Eu a li integralmente com a mesma avidez de alma que tinha ao receber muitas de suas publicações, livros e artigos, que o senhor escreveu até agora. O assunto comum que tem animado todos os seus escritos é sempre o de apresentar, segundo sua lógica e – eu diria – sua relação sólida, a Verdade revelada e a verdade meditada do intelecto humano iluminado pela fé, sustentado pela Teologia dos Padres da Igreja e da grande Escolástica medieval transmitida pelos séculos, guiado pelo Ensinamento do Magistério da Igreja que nunca pode estar em contradição consigo mesmo, podendo apenas ter um desenvolvimento de tal modo homogêneo a nunca dizer “nova”, embora sempre “nove” (segundo a terminologia de São Vicente de Lérins no Commonitorium) [nota da redação: a expressão de S. Vicente é « non nova sed nove », com a qual o grande Santo quer ensinar que a Igreja não pode apresentar novas verdades, mas apenas as mesmas verdades de maneira nova].
Reconheço com essas expressões que estou me referindo a um conceito filosófico, e, portanto, também teológico (na medida em que se dá atenção à Verdade revelada), que reconhece o valor e a natureza do intelecto humano. É um conceito que considera o intelecto capaz de compreender e de aderir à verdade que é imutável, como imutável é a essência de todas as coisas dado que obtêm sua natureza por meio da criação do Ser Absoluto, d’Aquele que É. Todavia, o intelecto não cria a verdade, porque não cria o ser: antes, o intelecto conhece a verdade quando conhece o que é a essência das coisas.

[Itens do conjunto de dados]
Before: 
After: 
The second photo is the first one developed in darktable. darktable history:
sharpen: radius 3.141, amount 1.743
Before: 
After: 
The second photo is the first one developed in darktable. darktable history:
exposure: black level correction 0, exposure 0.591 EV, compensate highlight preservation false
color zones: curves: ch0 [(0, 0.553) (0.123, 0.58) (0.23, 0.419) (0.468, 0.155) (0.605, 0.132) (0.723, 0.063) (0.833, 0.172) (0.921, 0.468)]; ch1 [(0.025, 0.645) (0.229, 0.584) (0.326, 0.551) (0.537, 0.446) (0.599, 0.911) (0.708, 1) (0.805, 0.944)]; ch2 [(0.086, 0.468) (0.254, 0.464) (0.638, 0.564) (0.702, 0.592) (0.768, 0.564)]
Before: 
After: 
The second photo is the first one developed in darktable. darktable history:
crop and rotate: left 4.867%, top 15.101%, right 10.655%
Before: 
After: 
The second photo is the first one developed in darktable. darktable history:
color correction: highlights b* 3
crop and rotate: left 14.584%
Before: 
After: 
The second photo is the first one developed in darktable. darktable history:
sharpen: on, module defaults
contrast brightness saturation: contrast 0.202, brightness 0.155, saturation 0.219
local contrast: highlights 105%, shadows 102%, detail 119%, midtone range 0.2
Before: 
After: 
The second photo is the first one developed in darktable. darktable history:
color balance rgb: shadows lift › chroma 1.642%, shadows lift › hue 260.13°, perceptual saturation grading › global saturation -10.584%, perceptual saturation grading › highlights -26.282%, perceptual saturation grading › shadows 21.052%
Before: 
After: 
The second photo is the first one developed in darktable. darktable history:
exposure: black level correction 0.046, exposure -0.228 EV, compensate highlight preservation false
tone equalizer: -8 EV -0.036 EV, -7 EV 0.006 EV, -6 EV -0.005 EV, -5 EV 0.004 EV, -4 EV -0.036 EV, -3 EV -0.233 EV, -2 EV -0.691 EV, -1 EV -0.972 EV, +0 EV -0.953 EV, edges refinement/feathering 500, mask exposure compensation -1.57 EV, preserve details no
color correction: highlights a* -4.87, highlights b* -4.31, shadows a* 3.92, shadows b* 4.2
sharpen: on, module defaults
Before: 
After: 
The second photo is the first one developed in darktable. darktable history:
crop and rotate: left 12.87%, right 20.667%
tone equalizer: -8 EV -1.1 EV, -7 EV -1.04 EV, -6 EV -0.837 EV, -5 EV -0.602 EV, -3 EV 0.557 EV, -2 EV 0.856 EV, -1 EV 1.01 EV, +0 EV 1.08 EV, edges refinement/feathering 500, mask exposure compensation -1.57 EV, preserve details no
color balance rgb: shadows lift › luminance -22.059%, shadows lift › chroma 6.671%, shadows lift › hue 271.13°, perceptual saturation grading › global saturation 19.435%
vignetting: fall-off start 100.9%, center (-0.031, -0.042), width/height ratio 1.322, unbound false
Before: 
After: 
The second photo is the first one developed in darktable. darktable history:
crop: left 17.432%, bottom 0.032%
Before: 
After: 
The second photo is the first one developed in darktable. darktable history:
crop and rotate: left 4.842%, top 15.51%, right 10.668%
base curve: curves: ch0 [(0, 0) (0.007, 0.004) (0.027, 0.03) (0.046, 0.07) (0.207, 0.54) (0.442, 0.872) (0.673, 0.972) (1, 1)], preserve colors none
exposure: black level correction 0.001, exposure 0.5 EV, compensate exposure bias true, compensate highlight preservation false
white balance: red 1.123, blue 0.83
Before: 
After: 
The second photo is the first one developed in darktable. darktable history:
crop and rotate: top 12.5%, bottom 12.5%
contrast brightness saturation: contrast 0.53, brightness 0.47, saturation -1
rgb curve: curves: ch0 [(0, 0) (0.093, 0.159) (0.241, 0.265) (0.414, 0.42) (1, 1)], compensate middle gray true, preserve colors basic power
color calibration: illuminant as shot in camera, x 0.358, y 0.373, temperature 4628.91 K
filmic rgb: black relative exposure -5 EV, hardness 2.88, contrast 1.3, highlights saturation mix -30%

Descrição do problema =
Copie na íntegra o texto sobre a verdade e o intelecto humano, sem mudar nenhuma palavra nem sinal de pontuação.

Solução a seguir =
Eu a li integralmente com a mesma avidez de alma que tinha ao receber muitas de suas publicações, livros e artigos, que o senhor escreveu até agora. O assunto comum que tem animado todos os seus escritos é sempre o de apresentar, segundo sua lógica e – eu diria – sua relação sólida, a Verdade revelada e a verdade meditada do intelecto humano iluminado pela fé, sustentado pela Teologia dos Padres da Igreja e da grande Escolástica medieval transmitida pelos séculos, guiado pelo Ensinamento do Magistério da Igreja que nunca pode estar em contradição consigo mesmo, podendo apenas ter um desenvolvimento de tal modo homogêneo a nunca dizer “nova”, embora sempre “nove” (segundo a terminologia de São Vicente de Lérins no Commonitorium) [nota da redação: a expressão de S. Vicente é « non nova sed nove », com a qual o grande Santo quer ensinar que a Igreja não pode apresentar novas verdades, mas apenas as mesmas verdades de maneira nova].
Reconheço com essas expressões que estou me referindo a um conceito filosófico, e, portanto, também teológico (na medida em que se dá atenção à Verdade revelada), que reconhece o valor e a natureza do intelecto humano. É um conceito que considera o intelecto capaz de compreender e de aderir à verdade que é imutável, como imutável é a essência de todas as coisas dado que obtêm sua natureza por meio da criação do Ser Absoluto, d’Aquele que É. Todavia, o intelecto não cria a verdade, porque não cria o ser: antes, o intelecto conhece a verdade quando conhece o que é a essência das coisas.